— Extracted information —
☆ ☆ ☆ ☆

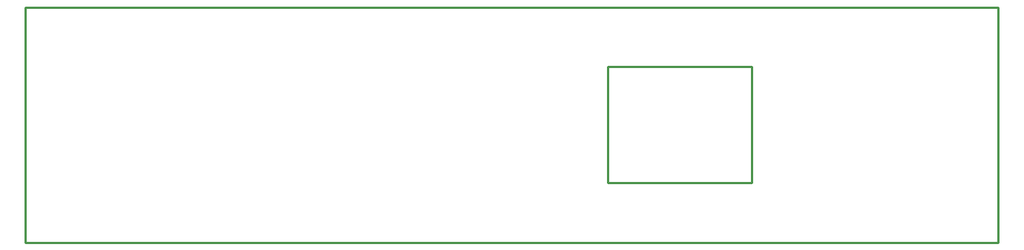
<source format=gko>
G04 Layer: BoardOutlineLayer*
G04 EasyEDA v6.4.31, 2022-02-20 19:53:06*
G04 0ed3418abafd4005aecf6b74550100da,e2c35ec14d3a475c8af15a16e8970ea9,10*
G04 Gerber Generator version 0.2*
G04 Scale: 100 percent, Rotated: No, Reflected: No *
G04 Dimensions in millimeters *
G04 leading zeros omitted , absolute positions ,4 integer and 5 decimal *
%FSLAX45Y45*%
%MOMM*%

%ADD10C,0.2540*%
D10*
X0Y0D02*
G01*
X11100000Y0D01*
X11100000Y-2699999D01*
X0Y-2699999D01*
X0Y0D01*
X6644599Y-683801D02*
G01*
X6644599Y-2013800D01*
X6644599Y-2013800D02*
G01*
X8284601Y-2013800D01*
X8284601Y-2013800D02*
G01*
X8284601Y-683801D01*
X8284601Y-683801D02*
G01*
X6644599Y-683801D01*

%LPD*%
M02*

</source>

☆ ☆ ☆ ☆

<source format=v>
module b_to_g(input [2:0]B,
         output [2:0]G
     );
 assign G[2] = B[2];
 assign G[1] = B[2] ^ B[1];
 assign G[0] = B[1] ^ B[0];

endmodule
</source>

☆ ☆ ☆ ☆

— What needs to be done —
Take every line from the records above that has the word "assign" and copy it.

— Exercise answer —
 assign G[2] = B[2];
 assign G[1] = B[2] ^ B[1];
 assign G[0] = B[1] ^ B[0];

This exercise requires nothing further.